[START OF Provided records]

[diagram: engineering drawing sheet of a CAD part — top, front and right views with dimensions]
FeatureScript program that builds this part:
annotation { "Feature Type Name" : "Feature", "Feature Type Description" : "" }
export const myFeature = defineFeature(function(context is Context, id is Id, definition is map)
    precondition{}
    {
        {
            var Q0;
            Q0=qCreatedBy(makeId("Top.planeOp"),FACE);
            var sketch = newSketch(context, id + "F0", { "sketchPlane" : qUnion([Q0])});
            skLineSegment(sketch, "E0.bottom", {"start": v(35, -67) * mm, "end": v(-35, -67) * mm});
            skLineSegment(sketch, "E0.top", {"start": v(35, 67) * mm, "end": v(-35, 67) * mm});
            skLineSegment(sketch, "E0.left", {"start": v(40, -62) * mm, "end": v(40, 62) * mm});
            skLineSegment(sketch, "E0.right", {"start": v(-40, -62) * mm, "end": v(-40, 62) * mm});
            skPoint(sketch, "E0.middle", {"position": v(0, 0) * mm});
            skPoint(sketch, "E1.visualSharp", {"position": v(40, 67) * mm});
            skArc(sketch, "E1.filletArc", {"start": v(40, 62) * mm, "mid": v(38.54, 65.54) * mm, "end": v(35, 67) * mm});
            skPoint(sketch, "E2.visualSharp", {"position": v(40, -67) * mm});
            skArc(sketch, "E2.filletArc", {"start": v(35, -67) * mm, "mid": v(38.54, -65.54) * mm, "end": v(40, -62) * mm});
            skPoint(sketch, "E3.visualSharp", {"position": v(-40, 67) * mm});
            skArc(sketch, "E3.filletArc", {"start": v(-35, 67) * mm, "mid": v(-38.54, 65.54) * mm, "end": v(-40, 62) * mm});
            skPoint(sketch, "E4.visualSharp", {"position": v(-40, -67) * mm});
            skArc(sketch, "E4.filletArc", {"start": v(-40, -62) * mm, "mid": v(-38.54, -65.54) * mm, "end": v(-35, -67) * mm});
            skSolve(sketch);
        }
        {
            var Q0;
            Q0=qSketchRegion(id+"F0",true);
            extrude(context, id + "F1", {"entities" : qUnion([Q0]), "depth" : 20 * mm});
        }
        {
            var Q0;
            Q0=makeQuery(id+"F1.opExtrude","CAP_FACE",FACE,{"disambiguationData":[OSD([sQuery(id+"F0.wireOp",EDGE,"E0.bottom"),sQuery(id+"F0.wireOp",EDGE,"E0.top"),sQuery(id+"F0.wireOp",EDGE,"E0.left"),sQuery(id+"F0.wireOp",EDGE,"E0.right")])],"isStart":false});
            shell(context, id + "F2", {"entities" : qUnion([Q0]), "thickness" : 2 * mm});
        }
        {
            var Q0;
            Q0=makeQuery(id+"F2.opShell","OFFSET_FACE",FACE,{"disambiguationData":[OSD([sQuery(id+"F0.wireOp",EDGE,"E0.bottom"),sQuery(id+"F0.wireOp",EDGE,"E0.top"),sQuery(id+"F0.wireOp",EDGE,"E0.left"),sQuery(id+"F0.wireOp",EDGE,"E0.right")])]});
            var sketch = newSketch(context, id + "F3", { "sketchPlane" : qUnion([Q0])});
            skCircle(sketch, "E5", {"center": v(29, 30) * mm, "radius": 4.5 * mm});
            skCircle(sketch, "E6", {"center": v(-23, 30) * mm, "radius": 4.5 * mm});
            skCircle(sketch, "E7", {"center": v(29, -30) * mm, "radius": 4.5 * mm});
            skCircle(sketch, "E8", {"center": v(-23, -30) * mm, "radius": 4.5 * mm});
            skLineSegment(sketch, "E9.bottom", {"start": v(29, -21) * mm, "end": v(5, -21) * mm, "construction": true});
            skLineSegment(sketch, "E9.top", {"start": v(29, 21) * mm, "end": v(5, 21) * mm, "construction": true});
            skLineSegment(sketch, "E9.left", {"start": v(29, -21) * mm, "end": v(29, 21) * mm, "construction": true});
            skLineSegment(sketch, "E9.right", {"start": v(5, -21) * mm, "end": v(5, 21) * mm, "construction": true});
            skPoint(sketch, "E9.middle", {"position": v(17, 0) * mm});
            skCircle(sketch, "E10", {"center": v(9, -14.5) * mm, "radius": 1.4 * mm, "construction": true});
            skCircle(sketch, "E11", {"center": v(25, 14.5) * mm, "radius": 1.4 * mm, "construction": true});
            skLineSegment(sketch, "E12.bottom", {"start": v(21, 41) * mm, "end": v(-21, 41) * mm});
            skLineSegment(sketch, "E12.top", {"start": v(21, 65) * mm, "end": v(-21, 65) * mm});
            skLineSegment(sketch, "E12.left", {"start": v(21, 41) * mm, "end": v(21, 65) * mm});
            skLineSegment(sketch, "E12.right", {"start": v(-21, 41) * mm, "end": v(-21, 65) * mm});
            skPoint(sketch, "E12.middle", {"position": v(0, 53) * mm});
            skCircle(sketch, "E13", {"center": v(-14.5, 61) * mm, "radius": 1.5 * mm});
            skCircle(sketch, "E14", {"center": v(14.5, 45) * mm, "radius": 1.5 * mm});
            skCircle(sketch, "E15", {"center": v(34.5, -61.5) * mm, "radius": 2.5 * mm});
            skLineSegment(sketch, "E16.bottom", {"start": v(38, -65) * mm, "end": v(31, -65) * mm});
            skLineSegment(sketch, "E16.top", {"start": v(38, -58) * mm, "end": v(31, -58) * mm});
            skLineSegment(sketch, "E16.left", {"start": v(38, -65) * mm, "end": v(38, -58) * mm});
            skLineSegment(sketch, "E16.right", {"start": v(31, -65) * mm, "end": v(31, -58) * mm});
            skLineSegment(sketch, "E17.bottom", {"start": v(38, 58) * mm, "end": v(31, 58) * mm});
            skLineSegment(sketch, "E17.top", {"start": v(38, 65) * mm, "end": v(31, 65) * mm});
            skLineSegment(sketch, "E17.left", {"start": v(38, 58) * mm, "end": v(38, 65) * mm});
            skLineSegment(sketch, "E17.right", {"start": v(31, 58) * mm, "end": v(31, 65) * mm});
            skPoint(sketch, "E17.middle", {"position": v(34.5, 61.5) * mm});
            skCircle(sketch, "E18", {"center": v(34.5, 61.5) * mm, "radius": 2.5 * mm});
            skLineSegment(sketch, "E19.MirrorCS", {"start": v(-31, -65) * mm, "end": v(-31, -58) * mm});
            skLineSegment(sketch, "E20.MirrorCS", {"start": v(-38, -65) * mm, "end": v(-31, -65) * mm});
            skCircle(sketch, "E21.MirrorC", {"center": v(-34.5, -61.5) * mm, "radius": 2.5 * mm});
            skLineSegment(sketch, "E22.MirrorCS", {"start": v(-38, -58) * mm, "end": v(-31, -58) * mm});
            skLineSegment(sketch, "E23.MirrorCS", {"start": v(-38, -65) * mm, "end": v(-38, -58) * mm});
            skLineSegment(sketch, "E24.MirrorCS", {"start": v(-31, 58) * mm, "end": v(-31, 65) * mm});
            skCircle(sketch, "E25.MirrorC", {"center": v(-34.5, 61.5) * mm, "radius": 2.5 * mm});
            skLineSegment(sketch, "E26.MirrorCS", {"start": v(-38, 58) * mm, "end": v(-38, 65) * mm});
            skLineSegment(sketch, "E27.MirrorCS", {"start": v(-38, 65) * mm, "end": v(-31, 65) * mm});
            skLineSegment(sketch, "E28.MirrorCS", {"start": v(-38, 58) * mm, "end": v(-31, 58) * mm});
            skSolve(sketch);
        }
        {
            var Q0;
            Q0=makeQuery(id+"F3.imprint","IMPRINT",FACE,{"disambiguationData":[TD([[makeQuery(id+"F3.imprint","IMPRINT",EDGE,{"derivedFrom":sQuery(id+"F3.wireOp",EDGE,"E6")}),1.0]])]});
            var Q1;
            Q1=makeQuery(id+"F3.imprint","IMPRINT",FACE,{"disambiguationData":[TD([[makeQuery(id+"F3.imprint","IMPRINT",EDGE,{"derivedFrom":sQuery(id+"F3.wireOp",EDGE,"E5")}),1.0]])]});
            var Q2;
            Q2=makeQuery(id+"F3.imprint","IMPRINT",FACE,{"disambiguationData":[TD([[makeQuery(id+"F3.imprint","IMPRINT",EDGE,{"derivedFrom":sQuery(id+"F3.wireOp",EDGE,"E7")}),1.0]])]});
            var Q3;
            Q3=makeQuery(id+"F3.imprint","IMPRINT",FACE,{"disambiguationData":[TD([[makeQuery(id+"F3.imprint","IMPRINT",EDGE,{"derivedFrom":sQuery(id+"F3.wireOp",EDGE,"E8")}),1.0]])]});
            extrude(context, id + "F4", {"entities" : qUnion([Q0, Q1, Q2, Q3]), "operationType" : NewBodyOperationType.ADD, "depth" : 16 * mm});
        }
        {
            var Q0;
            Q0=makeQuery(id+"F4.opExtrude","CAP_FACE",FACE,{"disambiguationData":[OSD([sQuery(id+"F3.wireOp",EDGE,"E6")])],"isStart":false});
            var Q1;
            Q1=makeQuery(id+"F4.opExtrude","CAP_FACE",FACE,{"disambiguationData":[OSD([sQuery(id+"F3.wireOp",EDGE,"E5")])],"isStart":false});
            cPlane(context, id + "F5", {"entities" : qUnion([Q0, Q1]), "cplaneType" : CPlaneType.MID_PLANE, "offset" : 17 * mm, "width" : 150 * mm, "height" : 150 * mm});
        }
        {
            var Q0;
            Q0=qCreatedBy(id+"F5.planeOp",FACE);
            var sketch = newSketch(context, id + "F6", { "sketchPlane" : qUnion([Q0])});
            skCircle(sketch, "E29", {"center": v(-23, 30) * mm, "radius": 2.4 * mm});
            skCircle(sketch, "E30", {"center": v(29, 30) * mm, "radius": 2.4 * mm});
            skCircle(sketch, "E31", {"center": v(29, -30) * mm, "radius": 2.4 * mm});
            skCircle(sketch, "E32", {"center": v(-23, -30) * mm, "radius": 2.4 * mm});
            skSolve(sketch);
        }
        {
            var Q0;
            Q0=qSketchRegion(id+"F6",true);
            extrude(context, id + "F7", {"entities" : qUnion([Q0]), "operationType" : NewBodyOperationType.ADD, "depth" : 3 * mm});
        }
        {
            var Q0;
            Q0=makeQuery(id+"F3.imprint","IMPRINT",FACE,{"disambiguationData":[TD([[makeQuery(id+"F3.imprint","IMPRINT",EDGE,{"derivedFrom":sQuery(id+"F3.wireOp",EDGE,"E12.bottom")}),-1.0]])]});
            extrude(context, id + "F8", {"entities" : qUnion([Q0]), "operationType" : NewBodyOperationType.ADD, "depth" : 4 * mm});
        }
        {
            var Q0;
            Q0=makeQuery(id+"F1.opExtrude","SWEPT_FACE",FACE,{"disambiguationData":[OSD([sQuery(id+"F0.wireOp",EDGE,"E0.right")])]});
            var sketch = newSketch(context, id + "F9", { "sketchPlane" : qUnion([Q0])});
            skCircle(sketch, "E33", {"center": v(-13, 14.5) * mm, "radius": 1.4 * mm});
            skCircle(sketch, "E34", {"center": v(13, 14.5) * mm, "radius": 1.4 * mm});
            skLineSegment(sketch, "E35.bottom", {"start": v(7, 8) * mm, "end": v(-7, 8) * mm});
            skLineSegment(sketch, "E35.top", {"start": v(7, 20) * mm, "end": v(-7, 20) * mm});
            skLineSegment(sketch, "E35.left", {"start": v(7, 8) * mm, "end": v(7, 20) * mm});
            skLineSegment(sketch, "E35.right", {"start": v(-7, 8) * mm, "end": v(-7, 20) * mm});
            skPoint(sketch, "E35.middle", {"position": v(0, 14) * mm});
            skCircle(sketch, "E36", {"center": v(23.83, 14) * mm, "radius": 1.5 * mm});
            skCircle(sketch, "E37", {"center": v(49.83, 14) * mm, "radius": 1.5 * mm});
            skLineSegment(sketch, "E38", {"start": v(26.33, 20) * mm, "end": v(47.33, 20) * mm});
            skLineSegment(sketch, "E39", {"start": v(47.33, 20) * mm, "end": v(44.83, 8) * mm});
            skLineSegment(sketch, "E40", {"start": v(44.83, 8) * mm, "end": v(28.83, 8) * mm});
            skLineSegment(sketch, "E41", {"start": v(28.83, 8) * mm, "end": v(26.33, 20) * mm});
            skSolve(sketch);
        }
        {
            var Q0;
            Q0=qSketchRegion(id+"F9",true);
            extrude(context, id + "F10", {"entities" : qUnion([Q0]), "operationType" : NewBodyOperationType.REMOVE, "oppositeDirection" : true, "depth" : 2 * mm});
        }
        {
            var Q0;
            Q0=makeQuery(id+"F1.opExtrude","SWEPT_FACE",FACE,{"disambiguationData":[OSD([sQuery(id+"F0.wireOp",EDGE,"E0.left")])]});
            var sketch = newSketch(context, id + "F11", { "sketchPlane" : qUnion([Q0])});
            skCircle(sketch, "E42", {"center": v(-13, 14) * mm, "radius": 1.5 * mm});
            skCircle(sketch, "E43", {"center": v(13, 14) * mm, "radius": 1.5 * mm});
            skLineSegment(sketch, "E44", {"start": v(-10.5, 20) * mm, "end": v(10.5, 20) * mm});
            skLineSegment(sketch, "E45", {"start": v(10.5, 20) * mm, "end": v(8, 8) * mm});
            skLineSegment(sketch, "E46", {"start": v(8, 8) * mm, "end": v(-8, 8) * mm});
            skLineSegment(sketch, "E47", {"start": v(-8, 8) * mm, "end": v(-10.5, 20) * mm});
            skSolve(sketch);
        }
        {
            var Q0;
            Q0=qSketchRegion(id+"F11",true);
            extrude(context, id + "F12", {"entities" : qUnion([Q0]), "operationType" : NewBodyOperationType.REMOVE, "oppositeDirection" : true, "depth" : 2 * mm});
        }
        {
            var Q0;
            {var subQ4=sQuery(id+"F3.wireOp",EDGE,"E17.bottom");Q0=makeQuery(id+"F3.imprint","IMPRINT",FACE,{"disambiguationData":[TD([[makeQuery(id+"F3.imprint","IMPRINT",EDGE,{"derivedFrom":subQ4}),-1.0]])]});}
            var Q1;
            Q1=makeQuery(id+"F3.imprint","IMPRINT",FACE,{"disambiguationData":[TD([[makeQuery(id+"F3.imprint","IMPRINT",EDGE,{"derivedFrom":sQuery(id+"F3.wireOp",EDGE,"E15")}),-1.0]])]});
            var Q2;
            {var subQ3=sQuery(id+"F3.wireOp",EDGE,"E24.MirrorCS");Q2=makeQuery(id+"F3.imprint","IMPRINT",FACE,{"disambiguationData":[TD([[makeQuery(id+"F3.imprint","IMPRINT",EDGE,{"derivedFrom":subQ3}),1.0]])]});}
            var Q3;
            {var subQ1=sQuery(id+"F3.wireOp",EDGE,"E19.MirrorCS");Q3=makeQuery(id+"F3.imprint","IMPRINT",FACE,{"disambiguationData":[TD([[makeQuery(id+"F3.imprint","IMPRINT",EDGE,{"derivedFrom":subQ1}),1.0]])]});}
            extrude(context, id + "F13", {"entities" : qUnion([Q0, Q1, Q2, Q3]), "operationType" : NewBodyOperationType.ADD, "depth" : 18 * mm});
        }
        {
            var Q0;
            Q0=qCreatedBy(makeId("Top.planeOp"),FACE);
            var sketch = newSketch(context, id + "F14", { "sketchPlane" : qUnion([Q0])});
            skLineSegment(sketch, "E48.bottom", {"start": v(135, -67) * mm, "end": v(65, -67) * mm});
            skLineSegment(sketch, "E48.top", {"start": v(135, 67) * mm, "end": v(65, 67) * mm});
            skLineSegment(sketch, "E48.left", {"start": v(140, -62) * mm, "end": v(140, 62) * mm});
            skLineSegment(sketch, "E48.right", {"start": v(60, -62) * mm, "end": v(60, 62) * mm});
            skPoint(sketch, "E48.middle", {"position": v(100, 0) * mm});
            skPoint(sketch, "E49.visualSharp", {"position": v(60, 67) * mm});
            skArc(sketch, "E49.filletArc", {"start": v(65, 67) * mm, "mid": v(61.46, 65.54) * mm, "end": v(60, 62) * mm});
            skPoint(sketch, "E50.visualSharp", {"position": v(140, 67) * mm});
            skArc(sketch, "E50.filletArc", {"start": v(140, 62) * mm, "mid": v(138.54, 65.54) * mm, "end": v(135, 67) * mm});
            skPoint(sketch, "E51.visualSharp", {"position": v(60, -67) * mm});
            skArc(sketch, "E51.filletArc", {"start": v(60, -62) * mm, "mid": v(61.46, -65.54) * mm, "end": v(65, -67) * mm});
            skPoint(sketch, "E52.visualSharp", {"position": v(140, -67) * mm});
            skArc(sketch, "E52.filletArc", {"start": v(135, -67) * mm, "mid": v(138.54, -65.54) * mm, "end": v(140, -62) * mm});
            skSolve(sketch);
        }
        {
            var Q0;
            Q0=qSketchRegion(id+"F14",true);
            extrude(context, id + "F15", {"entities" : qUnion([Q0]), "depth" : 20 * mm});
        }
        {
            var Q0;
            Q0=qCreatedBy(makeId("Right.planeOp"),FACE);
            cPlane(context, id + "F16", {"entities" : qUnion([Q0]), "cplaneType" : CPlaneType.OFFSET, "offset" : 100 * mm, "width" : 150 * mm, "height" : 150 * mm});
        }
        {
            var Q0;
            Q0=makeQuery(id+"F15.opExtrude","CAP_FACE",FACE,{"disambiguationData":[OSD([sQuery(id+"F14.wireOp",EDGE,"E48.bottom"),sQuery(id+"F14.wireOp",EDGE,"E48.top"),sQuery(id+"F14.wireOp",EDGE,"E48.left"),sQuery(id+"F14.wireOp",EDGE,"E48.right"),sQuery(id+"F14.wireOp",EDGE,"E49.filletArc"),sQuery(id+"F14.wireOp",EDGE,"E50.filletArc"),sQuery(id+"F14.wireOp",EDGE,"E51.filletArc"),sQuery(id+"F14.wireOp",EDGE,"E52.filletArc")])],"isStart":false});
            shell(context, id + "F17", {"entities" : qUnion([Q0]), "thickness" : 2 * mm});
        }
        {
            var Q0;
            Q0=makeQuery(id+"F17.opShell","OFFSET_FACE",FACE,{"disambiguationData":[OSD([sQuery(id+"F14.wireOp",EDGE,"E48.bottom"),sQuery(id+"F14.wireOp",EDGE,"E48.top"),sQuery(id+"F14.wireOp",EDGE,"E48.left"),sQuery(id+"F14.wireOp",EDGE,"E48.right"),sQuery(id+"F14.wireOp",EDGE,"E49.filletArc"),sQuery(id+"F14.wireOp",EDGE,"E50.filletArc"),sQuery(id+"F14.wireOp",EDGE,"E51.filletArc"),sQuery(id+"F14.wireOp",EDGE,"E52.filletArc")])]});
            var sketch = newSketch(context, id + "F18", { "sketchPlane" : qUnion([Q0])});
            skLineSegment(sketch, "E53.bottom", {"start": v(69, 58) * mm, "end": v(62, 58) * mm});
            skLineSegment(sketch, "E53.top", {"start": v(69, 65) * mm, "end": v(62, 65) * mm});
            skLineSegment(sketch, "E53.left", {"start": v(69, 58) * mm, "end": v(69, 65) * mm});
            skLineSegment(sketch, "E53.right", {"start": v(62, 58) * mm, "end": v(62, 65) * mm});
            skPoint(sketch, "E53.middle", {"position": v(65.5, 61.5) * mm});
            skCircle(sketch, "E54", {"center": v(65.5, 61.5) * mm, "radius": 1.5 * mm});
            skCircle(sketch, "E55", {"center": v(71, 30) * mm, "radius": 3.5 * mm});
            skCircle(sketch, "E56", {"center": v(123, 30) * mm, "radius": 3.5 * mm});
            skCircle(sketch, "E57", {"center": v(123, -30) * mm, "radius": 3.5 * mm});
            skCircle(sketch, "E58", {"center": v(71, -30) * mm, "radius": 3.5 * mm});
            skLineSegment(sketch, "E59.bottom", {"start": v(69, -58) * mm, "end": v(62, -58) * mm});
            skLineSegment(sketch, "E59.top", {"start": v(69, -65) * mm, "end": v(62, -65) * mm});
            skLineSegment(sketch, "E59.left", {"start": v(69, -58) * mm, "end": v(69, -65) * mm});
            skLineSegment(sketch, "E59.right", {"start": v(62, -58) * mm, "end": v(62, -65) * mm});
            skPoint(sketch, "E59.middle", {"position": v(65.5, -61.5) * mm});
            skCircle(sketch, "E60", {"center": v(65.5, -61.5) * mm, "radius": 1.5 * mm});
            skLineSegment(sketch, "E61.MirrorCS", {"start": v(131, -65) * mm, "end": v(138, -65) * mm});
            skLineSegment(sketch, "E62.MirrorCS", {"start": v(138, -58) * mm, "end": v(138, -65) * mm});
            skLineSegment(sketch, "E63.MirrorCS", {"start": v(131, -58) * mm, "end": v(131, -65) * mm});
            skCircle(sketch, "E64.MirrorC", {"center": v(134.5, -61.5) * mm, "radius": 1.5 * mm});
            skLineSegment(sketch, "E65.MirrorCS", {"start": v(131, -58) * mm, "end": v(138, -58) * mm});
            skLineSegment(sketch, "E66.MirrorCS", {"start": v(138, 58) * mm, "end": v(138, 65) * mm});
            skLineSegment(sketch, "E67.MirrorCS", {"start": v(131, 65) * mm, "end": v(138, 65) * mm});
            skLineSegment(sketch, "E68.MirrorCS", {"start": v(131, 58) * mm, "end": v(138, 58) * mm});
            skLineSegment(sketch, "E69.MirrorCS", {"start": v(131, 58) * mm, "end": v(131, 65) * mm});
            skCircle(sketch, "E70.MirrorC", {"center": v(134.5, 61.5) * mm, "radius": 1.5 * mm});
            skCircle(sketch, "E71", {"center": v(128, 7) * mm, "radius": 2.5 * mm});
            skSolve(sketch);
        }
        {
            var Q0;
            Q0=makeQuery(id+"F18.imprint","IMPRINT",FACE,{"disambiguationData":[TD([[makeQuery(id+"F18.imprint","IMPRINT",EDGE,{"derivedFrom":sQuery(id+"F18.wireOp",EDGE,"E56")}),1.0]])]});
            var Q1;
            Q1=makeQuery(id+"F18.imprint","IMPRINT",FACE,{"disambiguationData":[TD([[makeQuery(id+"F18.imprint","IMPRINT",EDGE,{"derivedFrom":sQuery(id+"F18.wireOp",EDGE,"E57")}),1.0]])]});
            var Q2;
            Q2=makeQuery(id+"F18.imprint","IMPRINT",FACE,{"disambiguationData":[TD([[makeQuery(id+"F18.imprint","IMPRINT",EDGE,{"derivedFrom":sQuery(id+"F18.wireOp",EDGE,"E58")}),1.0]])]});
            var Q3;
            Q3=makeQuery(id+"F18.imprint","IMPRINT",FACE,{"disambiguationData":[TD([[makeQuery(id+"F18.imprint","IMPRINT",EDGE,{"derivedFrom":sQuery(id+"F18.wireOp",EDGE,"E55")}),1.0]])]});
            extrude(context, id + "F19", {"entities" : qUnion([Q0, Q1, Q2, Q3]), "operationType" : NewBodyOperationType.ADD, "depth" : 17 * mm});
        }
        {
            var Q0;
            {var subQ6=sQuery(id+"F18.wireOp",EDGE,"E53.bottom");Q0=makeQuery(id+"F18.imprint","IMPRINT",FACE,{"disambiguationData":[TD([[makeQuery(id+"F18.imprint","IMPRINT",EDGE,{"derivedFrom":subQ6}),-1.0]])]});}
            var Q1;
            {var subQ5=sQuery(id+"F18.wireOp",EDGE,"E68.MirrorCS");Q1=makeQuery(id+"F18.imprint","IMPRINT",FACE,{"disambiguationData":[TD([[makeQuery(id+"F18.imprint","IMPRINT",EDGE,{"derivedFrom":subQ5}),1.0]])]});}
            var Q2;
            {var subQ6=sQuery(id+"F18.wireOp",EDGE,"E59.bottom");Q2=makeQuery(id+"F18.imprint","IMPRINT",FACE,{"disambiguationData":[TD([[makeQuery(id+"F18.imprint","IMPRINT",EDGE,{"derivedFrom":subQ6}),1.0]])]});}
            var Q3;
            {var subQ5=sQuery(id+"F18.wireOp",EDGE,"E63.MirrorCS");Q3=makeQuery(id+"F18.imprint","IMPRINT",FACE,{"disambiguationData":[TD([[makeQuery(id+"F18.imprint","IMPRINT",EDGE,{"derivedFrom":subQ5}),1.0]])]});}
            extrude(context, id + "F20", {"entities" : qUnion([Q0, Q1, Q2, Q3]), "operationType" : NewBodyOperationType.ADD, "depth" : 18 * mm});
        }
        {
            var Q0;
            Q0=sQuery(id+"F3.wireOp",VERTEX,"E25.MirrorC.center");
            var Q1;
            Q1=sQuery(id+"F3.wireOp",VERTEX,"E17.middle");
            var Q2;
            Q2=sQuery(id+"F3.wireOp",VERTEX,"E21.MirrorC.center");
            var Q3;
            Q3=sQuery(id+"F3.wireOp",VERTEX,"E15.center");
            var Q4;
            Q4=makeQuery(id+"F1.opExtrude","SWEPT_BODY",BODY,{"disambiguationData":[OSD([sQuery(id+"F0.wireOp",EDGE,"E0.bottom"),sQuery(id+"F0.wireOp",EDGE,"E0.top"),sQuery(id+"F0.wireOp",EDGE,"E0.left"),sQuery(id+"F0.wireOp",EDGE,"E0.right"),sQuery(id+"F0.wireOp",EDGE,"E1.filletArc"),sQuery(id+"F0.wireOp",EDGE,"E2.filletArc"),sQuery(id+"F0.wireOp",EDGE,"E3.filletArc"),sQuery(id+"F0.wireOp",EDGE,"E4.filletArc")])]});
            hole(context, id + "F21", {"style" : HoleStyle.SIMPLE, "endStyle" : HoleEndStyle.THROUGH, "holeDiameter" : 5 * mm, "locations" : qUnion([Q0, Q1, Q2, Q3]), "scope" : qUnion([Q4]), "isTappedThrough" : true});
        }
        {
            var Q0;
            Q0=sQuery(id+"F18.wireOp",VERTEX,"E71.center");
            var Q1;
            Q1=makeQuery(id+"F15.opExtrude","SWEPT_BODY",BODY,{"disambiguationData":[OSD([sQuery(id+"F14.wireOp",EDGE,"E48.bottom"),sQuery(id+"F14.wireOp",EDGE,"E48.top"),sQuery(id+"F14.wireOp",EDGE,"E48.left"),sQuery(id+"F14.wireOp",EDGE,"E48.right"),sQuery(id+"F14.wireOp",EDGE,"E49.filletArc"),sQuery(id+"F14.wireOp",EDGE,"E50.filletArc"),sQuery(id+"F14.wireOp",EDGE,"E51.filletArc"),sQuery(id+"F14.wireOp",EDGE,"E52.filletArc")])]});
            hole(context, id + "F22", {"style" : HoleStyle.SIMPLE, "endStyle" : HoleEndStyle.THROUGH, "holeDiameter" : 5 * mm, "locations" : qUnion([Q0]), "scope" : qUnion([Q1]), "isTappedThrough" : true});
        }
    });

[END OF Provided records]

== Given task ==
Gather every line of the data above that contains the string "qSketchRegion". Case counts.

== Solution for this task ==
            Q0=qSketchRegion(id+"F0",true);
            Q0=qSketchRegion(id+"F6",true);
            Q0=qSketchRegion(id+"F9",true);
            Q0=qSketchRegion(id+"F11",true);
            Q0=qSketchRegion(id+"F14",true);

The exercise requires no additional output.